Sunday, July 8, 2012

Gates Foundation Role Remains "The Reduction Of Poverty" - Great! Start With Microsoft

Buried in this Guardian article about Sam Dryden, the head of agricultural development at the Gates Foundation, is this quote:

"Our role and mission remains essentially the same: the reduction of poverty. Although through a sharper focus on increasing smallholder productivity. We wanted to focus on poverty as opposed to hunger."

I think that's such an interesting quote since Bill Gates' other main concern outside of his malanthropic Gates Foundation is Microsoft, a corporation that directly contributes to an increase in poverty by using slave labor to make its products.

For example, see here in this article about employees making Xbox 360 machines in FOXCONN who threatened mass suicide if the factory continued to screw them out of lost wages.

Or this article here that reports Microsoft uses teenage labor, 16 and 17 year olds, working 15 hours a day in over-crowded, un-air conditioned factories, to build its Xbox 360 machines.

Here is the description of how employees making Microsoft products are treated:

Managers at the KYE Systems factory in Dongguan, southern China, were accused of controlling and bullying workers who sleep 14 to a room and "shower" by taking sponge baths from a small plastic bucket of water.

"The factory is very crowded.

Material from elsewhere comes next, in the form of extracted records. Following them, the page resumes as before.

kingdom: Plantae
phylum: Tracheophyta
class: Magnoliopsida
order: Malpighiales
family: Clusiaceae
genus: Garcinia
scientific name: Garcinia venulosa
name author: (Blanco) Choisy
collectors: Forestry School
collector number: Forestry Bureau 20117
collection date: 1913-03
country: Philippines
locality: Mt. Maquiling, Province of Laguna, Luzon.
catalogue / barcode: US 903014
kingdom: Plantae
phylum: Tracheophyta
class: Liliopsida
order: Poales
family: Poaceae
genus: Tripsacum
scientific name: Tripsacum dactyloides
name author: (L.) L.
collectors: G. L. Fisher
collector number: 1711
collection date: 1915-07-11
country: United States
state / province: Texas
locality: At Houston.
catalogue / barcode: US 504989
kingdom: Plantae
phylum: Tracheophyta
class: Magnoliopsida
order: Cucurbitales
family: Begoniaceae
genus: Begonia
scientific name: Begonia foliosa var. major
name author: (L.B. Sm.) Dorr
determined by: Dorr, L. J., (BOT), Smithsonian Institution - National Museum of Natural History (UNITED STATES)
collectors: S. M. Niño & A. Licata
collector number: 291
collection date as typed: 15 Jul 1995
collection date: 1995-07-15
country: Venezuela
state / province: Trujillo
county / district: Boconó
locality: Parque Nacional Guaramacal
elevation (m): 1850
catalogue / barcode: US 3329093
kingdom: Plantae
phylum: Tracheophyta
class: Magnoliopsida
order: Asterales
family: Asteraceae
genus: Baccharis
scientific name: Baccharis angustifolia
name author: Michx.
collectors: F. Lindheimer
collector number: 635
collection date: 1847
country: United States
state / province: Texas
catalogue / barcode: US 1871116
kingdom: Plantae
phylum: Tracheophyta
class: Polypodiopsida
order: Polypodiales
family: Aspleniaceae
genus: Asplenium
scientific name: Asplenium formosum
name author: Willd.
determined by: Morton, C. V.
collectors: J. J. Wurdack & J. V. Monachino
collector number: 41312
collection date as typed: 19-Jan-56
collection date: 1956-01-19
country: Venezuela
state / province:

In one workshop measuring around 105ft by 105ft, there were nearly 1,000 workers.

"In the summer, temperatures can exceed 86 degrees and workers leave their shifts dripping in sweat.

"It is only when the foreign clients show up that management turns on the air conditioning," the report's authors alleged, citing testimony from workers.

"Conditions are so bad and work at the factory so exhausting," one worker was quoted as saying, "that there are not many people who can bear it for more than a year, and almost never past two years. Most workers flee after just six or eight months."


It seems to me that if the Bill Gates and the Gates Foundation are so concerned with alleviating world poverty, they can start by forcing Bill Gates and Microsoft to stop using slave labor to make their products in China.

But you'd have a hard time getting that perspective from The Guardian since the paper now receives funding from the Gates Foundation for its Global Development website (see here and here.) Felix Salmon points out the following:

From an old-media perspective, this is a fantastic deal for the Guardian, which retains full editorial control:

The world’s news organisations can no longer rely solely on advertising and sales revenues. So, as we look beyond traditional sources of funding, the backing of third parties who are willing to support our journalism while respecting our editorial freedom enables us to explore important subjects that may too easily be neglected elsewhere. Sponsorship of individual sections and pages already exists in other areas of guardian.co.uk, and can make possible the otherwise impossible. Without sponsorship, a project such as our global development site would simply not have been realised with such depth and ambition.

What the Guardian doesn’t say, here, is that $2.5 million is what’s technically known as a shit-ton of money. It’s vastly more than it could ever get from ad revenues on a niche site like this — even at a $20 CPM, you’d need to serve up 125 million pageviews over three years to get that much money. Global development issues have a substantial audience, but not that substantial.

More importantly, $2.5 million is significantly more than it costs the Guardian to put together a micro-site like this — this deal is profitable, for a media organization which, like most, is in desperate need of profits. In fact, it’s a twofer for the Guardian, which manages to improve its revenues and also beef up its editorial offerings in one go.

Looked at from the point of view of the Gates Foundation, there’s real value here. For one thing, all of the content automatically gets a lot more credibility than it would if it were published by the Gates Foundation directly, especially given the suspicion with which it’s already regarded. And frankly, publishing well-written, agenda-setting material for a mass audience is not one of the Gates Foundation’s core competencies: if they tried to do it, there’s a good chance they wouldn’t do it very well. (Non-profits in general seem constitutionally incapable of getting out of their wonky high-serious comfort zone.)

And the way these deals are structured, they do a pretty good job of minimizing the sulfurous smell of advertorials and “sponsored content” which has a habit of lingering in even the glossiest sponsor-driven site.


No wonder The Guardian doesn't report on the bad smell that emanates from Bill Gates and the Gates Foundation when they talk about alleviating poverty - they're on the payroll.

How they can claim "objectivity" when they're taking a "shit-ton" of Gates money is beyond me.

It's true that the Guardian has published some criticism of the Gates Foundation since they started taking Uncle Bill's money, but you would have to have fallen off a turnip truck to believe that the "journalism" that shows up on the Guardian's Gates Foundation-sponsored Global Development isn't influenced in any way by its funder.

But that's the 21st century for you, where you have an oligarch like Bill Gates driving the policy and the coverage of the policy with his billions even as he drives billions more into poverty through his corporation and his his malanthropic enterprises.